Monika Macdonald — In Absence
Fotografiska
Stadsgårdshamnen 22, 116 45 Stockholm
Du 26 Fevrier 2016 au 10 Avril 2016
The title of Monika Macdonald’s exhibition, In Absence, can be read in different ways. It may be about a non-negative absence, where that which is absent is not necessarily something one misses. It may even harbour something good: People can grow stronger and clearer in the absence of something, as when you chop down an old spruce and the vegetation around it receives more light and nutrition and a new chance to bloom. And it may be about a very real sense of loss. About grief and longing.
I imagine that the women in Monika Macdonald’s photographs are located in a borderland between freedom and loneliness, a place you easily end up in when you begin to explore life’s endless possibilities.

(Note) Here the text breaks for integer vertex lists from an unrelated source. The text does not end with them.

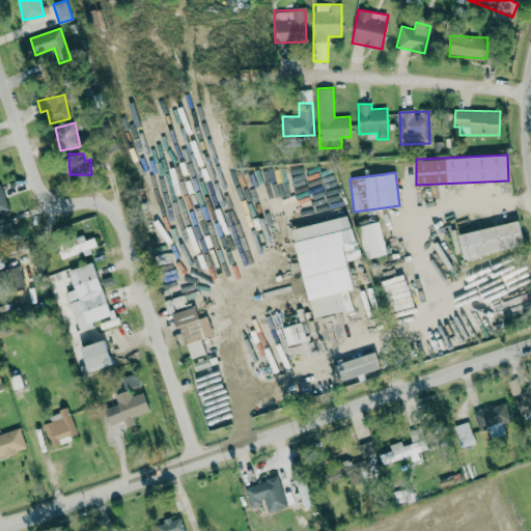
[(0,211),(8,208),(0,185),(0,211)]
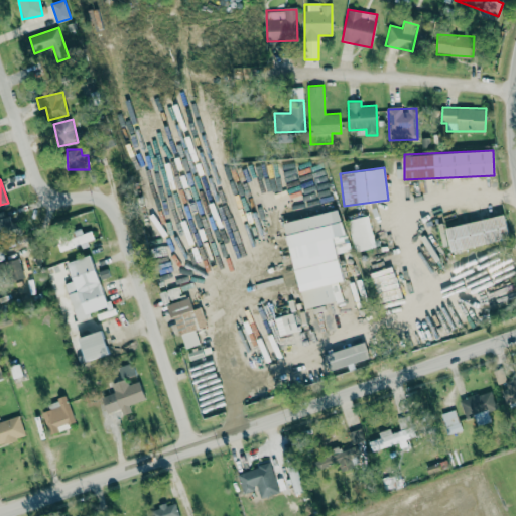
[(0,231),(12,226),(5,209),(0,211),(0,231)]
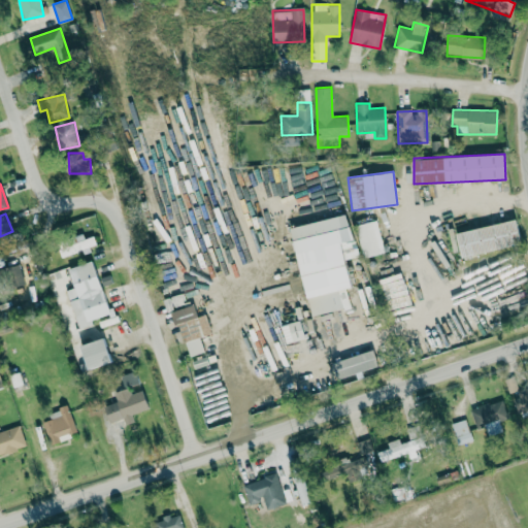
[(310,317),(351,307),(347,289),(352,288),(344,259),(357,256),(348,213),(290,227),(310,317)]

Several of the women are mothers, and I don’t think they would be happy to be labelled only as such. They would not consider “mother” to be a complete identity.
And that’s how I look at the dark, moving, dirty, beautiful, uningratiating collection of images that is this exhibition: As an exploration of ways of becoming a whole human being, a complex human being, and, not least, allowing yourself to be just that. A striving for an existence that comprises both light and darkness, another layer, beyond the everyday. An existence where something is risked. A place for events that are not displayed on social media to be subjected to the likes of one’s friends.
I pause in front of the photo of a woman who is parting her hair and exposing her neck. Her face is not visible. Exposed to the viewer, she projects an impression of pride and vulnerability at the same time. A head held high, revealing the weak spot: the neck is where wolves and vampires attack, where the blade of the guillotine falls. The image contains an insight: in order to abandon yourself to something, anything, your have to make yourself vulnerable.
Dare to step into the unknown even though you’re afraid.
Take a ride in the car even though you’re not sure where it’s going.
Therese Bohman, Swedish author and art critic.